┌─ Records supplied

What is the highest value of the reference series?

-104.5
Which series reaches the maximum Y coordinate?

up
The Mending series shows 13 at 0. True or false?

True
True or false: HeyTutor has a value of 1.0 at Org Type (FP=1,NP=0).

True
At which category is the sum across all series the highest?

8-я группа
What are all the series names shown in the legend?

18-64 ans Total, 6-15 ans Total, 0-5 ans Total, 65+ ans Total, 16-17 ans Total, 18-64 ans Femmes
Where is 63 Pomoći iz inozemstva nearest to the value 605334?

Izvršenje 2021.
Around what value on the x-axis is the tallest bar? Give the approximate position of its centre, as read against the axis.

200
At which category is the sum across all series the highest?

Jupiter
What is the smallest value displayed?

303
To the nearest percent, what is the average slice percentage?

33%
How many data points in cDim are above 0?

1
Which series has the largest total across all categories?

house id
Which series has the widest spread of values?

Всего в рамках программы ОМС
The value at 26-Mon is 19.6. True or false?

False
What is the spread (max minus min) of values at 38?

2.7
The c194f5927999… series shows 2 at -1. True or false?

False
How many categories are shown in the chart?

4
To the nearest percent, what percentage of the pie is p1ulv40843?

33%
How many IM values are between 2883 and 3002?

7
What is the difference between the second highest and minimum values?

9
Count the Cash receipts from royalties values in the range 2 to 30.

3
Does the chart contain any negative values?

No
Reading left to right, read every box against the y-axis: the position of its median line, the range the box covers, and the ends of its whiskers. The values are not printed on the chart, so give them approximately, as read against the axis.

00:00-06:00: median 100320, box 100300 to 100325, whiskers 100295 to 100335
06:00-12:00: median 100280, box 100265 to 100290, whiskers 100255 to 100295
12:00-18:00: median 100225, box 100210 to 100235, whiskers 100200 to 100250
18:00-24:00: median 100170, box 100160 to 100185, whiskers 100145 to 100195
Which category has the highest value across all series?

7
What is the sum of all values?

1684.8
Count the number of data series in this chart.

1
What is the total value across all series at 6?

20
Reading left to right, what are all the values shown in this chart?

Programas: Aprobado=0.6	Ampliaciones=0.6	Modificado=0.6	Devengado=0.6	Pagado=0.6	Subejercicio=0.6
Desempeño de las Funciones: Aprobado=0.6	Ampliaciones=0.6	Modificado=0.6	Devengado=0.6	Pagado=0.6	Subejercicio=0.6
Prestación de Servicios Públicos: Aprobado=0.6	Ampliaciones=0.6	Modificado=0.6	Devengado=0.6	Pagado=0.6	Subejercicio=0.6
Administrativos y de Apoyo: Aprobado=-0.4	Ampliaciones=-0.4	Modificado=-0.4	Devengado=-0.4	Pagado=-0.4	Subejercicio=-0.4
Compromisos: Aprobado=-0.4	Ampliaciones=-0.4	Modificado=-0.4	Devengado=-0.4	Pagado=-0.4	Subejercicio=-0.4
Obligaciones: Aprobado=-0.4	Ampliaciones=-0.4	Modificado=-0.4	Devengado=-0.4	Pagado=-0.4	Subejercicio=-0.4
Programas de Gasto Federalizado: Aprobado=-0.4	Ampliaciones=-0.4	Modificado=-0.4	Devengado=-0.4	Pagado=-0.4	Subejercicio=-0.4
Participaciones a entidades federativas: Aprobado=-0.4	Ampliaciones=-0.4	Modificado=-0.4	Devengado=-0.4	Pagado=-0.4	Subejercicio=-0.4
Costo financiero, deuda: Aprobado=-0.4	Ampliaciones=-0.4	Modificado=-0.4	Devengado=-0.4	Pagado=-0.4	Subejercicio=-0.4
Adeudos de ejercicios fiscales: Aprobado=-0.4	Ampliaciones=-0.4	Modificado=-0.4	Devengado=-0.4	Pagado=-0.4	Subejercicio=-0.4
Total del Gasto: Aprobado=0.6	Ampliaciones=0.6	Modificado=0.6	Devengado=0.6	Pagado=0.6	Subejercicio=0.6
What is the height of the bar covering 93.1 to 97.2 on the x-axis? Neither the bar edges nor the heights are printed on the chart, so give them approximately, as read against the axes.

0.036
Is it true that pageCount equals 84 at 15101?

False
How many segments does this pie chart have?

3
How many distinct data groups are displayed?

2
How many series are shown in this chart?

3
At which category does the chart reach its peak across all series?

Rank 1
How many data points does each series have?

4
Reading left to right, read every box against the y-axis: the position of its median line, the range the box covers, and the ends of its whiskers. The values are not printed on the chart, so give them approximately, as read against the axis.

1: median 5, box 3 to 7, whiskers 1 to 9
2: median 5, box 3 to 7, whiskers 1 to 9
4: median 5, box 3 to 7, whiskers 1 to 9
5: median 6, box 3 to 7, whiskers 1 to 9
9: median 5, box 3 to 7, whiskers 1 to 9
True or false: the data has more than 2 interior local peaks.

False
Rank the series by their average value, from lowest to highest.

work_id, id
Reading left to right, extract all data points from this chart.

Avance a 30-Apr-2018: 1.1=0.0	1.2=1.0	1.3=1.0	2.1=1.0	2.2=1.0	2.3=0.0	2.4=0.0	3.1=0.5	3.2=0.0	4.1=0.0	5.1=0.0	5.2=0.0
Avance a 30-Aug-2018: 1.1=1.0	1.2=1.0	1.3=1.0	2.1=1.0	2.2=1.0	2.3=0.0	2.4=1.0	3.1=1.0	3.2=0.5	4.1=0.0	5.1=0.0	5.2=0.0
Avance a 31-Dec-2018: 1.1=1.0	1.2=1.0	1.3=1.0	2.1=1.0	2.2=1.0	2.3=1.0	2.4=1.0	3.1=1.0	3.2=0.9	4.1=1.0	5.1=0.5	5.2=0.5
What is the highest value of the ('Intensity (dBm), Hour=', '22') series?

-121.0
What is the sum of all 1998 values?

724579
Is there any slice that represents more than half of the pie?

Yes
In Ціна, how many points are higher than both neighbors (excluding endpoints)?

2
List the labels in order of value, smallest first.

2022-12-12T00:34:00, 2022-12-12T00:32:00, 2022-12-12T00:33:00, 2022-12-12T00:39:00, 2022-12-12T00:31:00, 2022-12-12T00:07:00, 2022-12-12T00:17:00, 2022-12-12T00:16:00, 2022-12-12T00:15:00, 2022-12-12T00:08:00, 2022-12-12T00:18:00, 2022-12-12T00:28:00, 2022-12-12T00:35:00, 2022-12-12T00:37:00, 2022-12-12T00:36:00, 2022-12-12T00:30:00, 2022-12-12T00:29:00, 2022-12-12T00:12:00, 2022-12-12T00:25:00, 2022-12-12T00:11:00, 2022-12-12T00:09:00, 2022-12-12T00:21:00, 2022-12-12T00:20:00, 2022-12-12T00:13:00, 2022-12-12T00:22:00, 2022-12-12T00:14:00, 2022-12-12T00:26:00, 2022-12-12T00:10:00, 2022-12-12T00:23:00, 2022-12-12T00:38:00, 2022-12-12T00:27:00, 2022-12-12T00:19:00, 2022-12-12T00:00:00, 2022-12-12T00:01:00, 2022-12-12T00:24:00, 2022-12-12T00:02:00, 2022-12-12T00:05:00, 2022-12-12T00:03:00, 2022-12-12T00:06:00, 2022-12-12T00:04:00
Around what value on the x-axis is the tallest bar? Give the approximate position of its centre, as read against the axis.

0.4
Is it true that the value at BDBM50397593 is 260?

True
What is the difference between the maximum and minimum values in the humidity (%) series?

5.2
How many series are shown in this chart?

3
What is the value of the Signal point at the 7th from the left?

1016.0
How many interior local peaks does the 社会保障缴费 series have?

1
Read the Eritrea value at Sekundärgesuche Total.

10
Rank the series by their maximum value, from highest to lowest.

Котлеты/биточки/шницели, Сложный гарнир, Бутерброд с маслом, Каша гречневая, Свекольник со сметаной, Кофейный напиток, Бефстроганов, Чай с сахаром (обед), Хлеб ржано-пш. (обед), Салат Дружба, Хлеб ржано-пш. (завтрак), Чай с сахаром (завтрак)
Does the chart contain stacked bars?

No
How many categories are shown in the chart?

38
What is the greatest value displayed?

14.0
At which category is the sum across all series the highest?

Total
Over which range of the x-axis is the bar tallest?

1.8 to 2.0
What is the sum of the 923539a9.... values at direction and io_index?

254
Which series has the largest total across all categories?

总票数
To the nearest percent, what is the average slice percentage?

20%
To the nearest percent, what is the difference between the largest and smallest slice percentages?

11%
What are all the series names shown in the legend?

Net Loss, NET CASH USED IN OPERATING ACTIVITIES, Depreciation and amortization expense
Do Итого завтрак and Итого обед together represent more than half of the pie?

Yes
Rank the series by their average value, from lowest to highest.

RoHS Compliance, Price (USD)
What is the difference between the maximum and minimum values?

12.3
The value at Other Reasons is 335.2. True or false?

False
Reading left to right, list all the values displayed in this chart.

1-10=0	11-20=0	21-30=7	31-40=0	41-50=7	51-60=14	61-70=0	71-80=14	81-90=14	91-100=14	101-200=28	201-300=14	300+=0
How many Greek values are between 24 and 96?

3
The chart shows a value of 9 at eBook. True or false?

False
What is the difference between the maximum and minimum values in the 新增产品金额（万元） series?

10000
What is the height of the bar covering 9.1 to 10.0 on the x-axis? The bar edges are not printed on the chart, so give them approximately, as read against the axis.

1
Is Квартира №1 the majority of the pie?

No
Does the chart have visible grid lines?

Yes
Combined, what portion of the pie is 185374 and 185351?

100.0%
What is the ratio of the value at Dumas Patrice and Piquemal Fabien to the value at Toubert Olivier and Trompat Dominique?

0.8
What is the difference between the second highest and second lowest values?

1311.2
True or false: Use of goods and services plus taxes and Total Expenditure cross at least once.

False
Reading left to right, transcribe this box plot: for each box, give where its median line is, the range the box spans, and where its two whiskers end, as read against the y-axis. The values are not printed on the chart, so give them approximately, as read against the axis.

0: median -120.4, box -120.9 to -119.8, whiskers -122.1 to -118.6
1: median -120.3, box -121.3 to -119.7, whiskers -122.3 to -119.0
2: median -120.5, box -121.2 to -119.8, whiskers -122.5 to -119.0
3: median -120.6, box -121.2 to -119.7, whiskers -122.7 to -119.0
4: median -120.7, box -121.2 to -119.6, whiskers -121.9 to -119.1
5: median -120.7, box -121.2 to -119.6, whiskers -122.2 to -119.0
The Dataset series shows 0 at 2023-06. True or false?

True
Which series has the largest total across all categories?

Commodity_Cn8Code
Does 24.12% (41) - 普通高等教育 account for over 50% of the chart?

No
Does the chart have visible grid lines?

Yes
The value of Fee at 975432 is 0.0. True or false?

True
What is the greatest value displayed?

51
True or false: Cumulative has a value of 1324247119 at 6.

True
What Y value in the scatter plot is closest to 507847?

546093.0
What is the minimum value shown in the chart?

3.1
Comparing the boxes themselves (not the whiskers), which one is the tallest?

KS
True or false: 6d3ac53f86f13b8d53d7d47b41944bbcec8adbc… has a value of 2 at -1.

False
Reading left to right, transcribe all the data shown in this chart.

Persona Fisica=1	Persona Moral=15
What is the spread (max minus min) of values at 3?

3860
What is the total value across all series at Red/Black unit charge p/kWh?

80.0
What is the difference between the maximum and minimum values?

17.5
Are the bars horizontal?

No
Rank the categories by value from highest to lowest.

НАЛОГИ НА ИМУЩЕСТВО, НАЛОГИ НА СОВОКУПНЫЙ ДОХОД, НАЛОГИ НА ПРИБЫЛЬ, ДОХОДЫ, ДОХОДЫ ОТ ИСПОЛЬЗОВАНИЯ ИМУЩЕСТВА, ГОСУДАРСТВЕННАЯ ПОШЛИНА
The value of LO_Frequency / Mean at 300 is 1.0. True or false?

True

└─

## Brief
Reproduce the listing word for word, from its very first line down to and including the line that holds "What is the total value across all series at 6?".

## Exercise output
What is the highest value of the reference series?

-104.5
Which series reaches the maximum Y coordinate?

up
The Mending series shows 13 at 0. True or false?

True
True or false: HeyTutor has a value of 1.0 at Org Type (FP=1,NP=0).

True
At which category is the sum across all series the highest?

8-я группа
What are all the series names shown in the legend?

18-64 ans Total, 6-15 ans Total, 0-5 ans Total, 65+ ans Total, 16-17 ans Total, 18-64 ans Femmes
Where is 63 Pomoći iz inozemstva nearest to the value 605334?

Izvršenje 2021.
Around what value on the x-axis is the tallest bar? Give the approximate position of its centre, as read against the axis.

200
At which category is the sum across all series the highest?

Jupiter
What is the smallest value displayed?

303
To the nearest percent, what is the average slice percentage?

33%
How many data points in cDim are above 0?

1
Which series has the largest total across all categories?

house id
Which series has the widest spread of values?

Всего в рамках программы ОМС
The value at 26-Mon is 19.6. True or false?

False
What is the spread (max minus min) of values at 38?

2.7
The c194f5927999… series shows 2 at -1. True or false?

False
How many categories are shown in the chart?

4
To the nearest percent, what percentage of the pie is p1ulv40843?

33%
How many IM values are between 2883 and 3002?

7
What is the difference between the second highest and minimum values?

9
Count the Cash receipts from royalties values in the range 2 to 30.

3
Does the chart contain any negative values?

No
Reading left to right, read every box against the y-axis: the position of its median line, the range the box covers, and the ends of its whiskers. The values are not printed on the chart, so give them approximately, as read against the axis.

00:00-06:00: median 100320, box 100300 to 100325, whiskers 100295 to 100335
06:00-12:00: median 100280, box 100265 to 100290, whiskers 100255 to 100295
12:00-18:00: median 100225, box 100210 to 100235, whiskers 100200 to 100250
18:00-24:00: median 100170, box 100160 to 100185, whiskers 100145 to 100195
Which category has the highest value across all series?

7
What is the sum of all values?

1684.8
Count the number of data series in this chart.

1
What is the total value across all series at 6?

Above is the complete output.